Task prompt: Rewrite the items below so that "bbox" is renamed "bounding box" wherever it occurs, with every other word left unchanged.

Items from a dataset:

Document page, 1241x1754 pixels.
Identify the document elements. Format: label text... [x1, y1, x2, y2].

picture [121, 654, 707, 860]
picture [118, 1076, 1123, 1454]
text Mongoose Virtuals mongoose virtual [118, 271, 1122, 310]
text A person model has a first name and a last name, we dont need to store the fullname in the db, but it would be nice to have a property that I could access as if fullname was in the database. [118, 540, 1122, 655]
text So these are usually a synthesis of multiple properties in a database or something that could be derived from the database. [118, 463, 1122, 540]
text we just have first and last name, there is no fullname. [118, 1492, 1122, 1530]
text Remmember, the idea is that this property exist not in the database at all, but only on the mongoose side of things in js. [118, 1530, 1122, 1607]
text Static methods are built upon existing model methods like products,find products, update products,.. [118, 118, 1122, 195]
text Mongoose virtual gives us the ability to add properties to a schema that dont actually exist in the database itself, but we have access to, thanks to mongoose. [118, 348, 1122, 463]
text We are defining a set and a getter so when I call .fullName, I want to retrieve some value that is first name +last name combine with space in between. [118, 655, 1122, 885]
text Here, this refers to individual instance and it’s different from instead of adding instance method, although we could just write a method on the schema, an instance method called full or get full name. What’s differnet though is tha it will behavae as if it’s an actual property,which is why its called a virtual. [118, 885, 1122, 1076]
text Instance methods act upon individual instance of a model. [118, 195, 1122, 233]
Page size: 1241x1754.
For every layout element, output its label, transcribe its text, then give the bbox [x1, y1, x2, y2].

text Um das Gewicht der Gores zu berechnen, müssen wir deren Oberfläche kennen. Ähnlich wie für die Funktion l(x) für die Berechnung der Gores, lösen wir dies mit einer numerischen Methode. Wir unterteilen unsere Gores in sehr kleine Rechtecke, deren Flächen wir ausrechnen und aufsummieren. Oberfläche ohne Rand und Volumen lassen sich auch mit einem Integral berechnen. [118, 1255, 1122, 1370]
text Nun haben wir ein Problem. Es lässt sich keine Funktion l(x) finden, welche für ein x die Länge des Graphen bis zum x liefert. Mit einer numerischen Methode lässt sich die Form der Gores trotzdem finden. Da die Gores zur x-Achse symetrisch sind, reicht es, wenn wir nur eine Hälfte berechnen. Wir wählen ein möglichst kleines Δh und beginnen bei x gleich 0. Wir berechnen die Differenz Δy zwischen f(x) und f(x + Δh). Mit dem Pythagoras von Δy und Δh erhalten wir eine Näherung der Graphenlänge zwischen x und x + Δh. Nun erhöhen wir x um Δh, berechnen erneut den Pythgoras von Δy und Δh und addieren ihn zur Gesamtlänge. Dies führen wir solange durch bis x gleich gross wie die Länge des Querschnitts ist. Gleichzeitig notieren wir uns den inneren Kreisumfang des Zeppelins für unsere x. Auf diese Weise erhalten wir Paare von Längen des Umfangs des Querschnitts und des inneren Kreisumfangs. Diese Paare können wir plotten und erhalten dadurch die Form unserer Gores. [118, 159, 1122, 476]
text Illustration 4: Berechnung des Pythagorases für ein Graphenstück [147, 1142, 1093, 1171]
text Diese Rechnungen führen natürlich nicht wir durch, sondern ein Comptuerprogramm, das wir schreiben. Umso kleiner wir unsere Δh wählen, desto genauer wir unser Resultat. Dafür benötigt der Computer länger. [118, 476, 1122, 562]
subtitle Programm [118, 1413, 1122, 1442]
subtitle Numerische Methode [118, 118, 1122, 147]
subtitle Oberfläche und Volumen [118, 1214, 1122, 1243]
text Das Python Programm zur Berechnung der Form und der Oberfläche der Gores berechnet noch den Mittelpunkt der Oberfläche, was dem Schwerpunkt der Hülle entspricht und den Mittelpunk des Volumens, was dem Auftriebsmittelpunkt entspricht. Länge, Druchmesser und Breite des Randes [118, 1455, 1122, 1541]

Answer for the task:
Document page, 1241x1754 pixels.
Identify the document elements. Format: label text... [x1, y1, x2, y2].

picture [121, 654, 707, 860]
picture [118, 1076, 1123, 1454]
text Mongoose Virtuals mongoose virtual [118, 271, 1122, 310]
text A person model has a first name and a last name, we dont need to store the fullname in the db, but it would be nice to have a property that I could access as if fullname was in the database. [118, 540, 1122, 655]
text So these are usually a synthesis of multiple properties in a database or something that could be derived from the database. [118, 463, 1122, 540]
text we just have first and last name, there is no fullname. [118, 1492, 1122, 1530]
text Remmember, the idea is that this property exist not in the database at all, but only on the mongoose side of things in js. [118, 1530, 1122, 1607]
text Static methods are built upon existing model methods like products,find products, update products,.. [118, 118, 1122, 195]
text Mongoose virtual gives us the ability to add properties to a schema that dont actually exist in the database itself, but we have access to, thanks to mongoose. [118, 348, 1122, 463]
text We are defining a set and a getter so when I call .fullName, I want to retrieve some value that is first name +last name combine with space in between. [118, 655, 1122, 885]
text Here, this refers to individual instance and it’s different from instead of adding instance method, although we could just write a method on the schema, an instance method called full or get full name. What’s differnet though is tha it will behavae as if it’s an actual property,which is why its called a virtual. [118, 885, 1122, 1076]
text Instance methods act upon individual instance of a model. [118, 195, 1122, 233]
Page size: 1241x1754.
For every layout element, output its label, transcribe its text, then give the bounding box [x1, y1, x2, y2].

text Um das Gewicht der Gores zu berechnen, müssen wir deren Oberfläche kennen. Ähnlich wie für die Funktion l(x) für die Berechnung der Gores, lösen wir dies mit einer numerischen Methode. Wir unterteilen unsere Gores in sehr kleine Rechtecke, deren Flächen wir ausrechnen und aufsummieren. Oberfläche ohne Rand und Volumen lassen sich auch mit einem Integral berechnen. [118, 1255, 1122, 1370]
text Nun haben wir ein Problem. Es lässt sich keine Funktion l(x) finden, welche für ein x die Länge des Graphen bis zum x liefert. Mit einer numerischen Methode lässt sich die Form der Gores trotzdem finden. Da die Gores zur x-Achse symetrisch sind, reicht es, wenn wir nur eine Hälfte berechnen. Wir wählen ein möglichst kleines Δh und beginnen bei x gleich 0. Wir berechnen die Differenz Δy zwischen f(x) und f(x + Δh). Mit dem Pythagoras von Δy und Δh erhalten wir eine Näherung der Graphenlänge zwischen x und x + Δh. Nun erhöhen wir x um Δh, berechnen erneut den Pythgoras von Δy und Δh und addieren ihn zur Gesamtlänge. Dies führen wir solange durch bis x gleich gross wie die Länge des Querschnitts ist. Gleichzeitig notieren wir uns den inneren Kreisumfang des Zeppelins für unsere x. Auf diese Weise erhalten wir Paare von Längen des Umfangs des Querschnitts und des inneren Kreisumfangs. Diese Paare können wir plotten und erhalten dadurch die Form unserer Gores. [118, 159, 1122, 476]
text Illustration 4: Berechnung des Pythagorases für ein Graphenstück [147, 1142, 1093, 1171]
text Diese Rechnungen führen natürlich nicht wir durch, sondern ein Comptuerprogramm, das wir schreiben. Umso kleiner wir unsere Δh wählen, desto genauer wir unser Resultat. Dafür benötigt der Computer länger. [118, 476, 1122, 562]
subtitle Programm [118, 1413, 1122, 1442]
subtitle Numerische Methode [118, 118, 1122, 147]
subtitle Oberfläche und Volumen [118, 1214, 1122, 1243]
text Das Python Programm zur Berechnung der Form und der Oberfläche der Gores berechnet noch den Mittelpunkt der Oberfläche, was dem Schwerpunkt der Hülle entspricht und den Mittelpunk des Volumens, was dem Auftriebsmittelpunkt entspricht. Länge, Druchmesser und Breite des Randes [118, 1455, 1122, 1541]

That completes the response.